Unlike past years, it is not easy to predict the best picture winner with analysts predicting a three-way race between Spotlight, The Big Short, or The Revenant with some even speculating a lesser-recognized film like Room could win as a result of a split vote. This level of uncertainty hasn’t been seen since the 87th Academy Awards when Birdman and Boyhood were in a tight race. This year is truly one-of-a-kind!
But this show isn’t all about the Best Picture, folks! This year may finally see something diehard fans have wanted for decades. You know where I’m going with this. After countless projects and performances worthy of infinite praise and recognition, a household name may finally receive their gold.

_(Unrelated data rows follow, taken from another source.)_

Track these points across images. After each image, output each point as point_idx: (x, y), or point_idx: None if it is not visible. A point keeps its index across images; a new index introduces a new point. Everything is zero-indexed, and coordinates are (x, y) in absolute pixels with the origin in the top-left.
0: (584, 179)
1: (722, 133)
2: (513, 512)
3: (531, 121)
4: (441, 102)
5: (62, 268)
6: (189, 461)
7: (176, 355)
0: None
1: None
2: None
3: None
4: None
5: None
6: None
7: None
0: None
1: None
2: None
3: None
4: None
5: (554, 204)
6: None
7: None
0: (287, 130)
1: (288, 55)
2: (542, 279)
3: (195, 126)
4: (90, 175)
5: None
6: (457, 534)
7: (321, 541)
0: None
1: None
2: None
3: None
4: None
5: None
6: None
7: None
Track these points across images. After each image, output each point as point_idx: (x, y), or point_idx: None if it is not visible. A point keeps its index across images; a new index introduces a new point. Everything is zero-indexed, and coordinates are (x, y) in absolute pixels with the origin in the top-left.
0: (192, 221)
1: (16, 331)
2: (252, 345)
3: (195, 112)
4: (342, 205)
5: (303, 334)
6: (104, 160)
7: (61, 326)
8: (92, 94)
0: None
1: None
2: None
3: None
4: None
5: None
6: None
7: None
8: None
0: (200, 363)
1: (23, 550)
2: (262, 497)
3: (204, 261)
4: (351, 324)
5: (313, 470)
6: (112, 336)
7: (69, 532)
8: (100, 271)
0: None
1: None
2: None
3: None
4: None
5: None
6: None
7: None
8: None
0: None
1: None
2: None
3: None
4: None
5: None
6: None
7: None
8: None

That’s right, this may finally be the year Lady Gaga wins an Oscar.
Oh yeah, and Leonardo DiCaprio too. For his role in The Revenant, good ol’ Leo may prove once and for all that the only way to win an Oscar is sleeping in a horse carcass in Alberta, or as the locals call it: “hazing”.
As much fun and games they may seem, the Oscars do carry a major responsibility for the viewers. Since it isn’t the Golden Globes and the celebrities aren’t permitted to drink, we need to do the heavy lifting ourselves.
So put on those sweatpants, break open a bottle (or nine), grab a jar of mayo, and get drinking for the whitest night of the year!
Take one drink every time…
- You hear the word “prestigious”.
- Chris Rock jokes about Kanye West.
- Chris Rock jokes about Bill Cosby.
- Chris Rock jokes about Kanye West AND Bill Cosby.
- A Donald Trump reference is made.
- Every time Carol is snubbed.
- Every time Mad Max is snubbed.
- Charlotte Rampling shows up.
- People finding Eddie Redmayne dressing as a woman HILARIOUS!
- Someone ignores the playoff music.
- Chris Rock wears a ridiculous costume.
- A winner begins to exit the wrong direction.
- There’s an embarrassing mispronunciation.
- JULIANNE MOORE!!!!
- You actually saw one of the movies nominated.
- Jennifer Lawrence does something embarrassing and/or is the butt of another joke.
- They leave someone important out of the “In Memoriam”.
- A black presenter presents an award to a white person.
Take two drinks if…
- Leonardo DiCaprio loses another Oscar. Better luck next time!
- Lady Gaga wins an Oscar
- 8 or more people go on stage to accept a single award
- Lily Tomlin EGOTs (that’s right, we made it a verb)
- They’re running overtime.
- You remember award shows are meaningless
- You forget a winner that was announced an hour ago
- A white person draws attention to #OscarsSoWhite.
- “Is it almost midnight yet?”
Finish your drink every time…
- You remember you have class in the morning
- Start drinking at the beginning of the Academy’s speech and stop at the end.
- Start drinking at the beginning of “In Memoriam” and go until the end.
- Drink more.
- Drink a lot more.
Happy Oscars, everyone enjoy the show!